DE L’ANGLAIS AU FRANÇAIS : TIRET OR NOT TIRET?
« En français, il vaut mieux remplacer le tiret par un autre signe de ponctuation – ou reformuler. » À peu de choses près, voici le conseil que l’on entend couramment chez les traducteurs de l’anglais au français.
Encore récemment, lors de la – par ailleurs très bonne – formation de l’OTTIAQ sur la ponctuation comparée donnée par Grant Hamilton, la mise en garde contre son utilisation abusive en français, doublée de l’absence d’indications sur les manières d’utiliser ce signe dans la langue cible laissait à penser qu’il ne fallait pas en user du tout.
(Ne dit-on par en effet qu’« une chose qui n’est pas nommée n’existe pas » [Thérèse Lamartine]?)
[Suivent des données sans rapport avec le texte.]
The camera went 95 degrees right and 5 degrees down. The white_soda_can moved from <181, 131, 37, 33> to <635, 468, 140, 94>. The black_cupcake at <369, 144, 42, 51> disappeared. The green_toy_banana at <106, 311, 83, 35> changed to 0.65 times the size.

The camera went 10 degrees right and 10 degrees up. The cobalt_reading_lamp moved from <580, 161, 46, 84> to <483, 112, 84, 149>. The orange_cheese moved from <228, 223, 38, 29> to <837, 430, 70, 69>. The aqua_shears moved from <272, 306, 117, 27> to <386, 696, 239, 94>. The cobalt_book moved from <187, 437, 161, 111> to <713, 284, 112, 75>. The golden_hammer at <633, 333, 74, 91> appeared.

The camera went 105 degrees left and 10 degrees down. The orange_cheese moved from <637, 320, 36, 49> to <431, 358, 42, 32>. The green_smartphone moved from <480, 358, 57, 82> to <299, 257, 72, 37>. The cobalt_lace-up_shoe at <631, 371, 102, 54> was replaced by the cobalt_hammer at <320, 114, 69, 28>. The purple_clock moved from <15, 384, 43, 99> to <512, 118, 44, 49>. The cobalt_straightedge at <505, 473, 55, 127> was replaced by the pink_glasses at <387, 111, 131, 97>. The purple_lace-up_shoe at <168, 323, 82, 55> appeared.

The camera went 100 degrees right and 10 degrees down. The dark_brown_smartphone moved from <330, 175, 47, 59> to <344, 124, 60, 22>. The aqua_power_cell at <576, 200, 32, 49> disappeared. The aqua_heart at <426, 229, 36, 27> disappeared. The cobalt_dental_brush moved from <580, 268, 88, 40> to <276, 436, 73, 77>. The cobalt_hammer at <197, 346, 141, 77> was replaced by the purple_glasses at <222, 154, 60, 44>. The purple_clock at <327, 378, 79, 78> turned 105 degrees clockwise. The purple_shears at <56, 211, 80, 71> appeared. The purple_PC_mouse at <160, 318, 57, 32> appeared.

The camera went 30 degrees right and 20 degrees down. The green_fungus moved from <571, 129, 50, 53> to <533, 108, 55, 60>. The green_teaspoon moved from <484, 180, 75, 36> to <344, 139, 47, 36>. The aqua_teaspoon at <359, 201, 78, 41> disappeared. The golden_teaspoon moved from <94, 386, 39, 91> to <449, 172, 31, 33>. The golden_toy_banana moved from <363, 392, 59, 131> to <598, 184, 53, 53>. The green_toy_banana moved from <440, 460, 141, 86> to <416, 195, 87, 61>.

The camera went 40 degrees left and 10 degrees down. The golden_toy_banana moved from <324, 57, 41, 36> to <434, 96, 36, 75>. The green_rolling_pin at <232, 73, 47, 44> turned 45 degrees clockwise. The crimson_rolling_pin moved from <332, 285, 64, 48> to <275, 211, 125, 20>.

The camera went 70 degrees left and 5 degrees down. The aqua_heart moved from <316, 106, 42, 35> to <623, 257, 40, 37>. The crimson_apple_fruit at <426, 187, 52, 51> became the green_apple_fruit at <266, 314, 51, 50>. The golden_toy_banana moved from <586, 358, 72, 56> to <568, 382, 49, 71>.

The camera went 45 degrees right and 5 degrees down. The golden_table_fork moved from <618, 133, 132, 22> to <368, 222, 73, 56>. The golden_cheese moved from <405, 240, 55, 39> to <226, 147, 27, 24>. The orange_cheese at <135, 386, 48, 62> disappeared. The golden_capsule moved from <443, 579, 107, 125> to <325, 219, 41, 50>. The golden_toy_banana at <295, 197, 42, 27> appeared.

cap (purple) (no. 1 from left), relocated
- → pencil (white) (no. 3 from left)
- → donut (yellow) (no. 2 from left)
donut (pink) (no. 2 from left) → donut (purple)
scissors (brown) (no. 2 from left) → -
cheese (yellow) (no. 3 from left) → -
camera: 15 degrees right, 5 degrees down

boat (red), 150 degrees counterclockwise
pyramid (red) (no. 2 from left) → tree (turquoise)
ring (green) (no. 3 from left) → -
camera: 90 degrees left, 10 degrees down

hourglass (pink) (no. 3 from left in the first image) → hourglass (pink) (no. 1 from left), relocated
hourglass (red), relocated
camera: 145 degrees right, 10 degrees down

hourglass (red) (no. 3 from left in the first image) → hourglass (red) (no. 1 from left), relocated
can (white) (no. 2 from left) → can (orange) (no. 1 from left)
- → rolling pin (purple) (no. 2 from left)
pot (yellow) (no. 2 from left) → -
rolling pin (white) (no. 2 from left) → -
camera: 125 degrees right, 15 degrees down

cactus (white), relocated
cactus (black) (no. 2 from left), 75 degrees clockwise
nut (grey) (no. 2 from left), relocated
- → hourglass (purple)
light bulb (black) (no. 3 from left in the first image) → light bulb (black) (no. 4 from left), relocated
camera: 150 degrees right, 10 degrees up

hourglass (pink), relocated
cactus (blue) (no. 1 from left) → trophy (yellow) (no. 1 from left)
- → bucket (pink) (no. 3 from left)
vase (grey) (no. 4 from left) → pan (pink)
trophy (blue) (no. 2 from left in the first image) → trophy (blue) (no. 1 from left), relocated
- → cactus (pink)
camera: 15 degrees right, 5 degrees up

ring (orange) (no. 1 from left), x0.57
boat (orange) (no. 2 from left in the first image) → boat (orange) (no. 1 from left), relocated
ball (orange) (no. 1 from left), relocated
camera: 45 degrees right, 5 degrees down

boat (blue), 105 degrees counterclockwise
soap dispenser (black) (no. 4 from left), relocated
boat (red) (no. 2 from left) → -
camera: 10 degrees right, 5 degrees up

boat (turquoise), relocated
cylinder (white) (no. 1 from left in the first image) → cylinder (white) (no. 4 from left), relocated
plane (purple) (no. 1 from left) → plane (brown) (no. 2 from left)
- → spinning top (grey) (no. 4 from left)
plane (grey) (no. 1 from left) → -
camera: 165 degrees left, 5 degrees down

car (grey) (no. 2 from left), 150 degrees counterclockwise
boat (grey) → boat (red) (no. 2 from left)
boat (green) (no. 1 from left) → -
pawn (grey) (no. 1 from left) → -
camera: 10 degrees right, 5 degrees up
Ce constat n’a fait que renforcer une première impression confirmée par un sondage effectué en 2020 sur un des groupes Facebook de langagiers : nous préférons, traducteurs EN>FR, ne pas toucher au tiret, de peur de mal l’employer.
Constats de ce sondage : 1) le tiret fait peur ; on lui préfère des virgules. MAIS 2) Lorsqu’il est utilisé, on le fait pour des raisons de clarté (phrase longue, qui comporte déjà des virgules). Nous reviendrons sur cet usage qui est à vrai dire un des atouts majeurs de ce signe.
UN FAUX AMI COMME DE NOMBREUX AUTRES
Il est vrai, le tiret (demi-cadratin ou cadratin ; cet article ne s’intéressera pas à cette partie du débat) est en général davantage employé chez nos voisins les anglophones. Toutefois, à l’image des faux amis lexicaux, le tiret est utilisé dans les deux langues, pour des usages qui parfois se recoupent, parfois non. Ainsi, comme le couple « development/développement », le tiret en EN/en FR ne s’emploie tout simplement pas de la même manière dans les deux langues.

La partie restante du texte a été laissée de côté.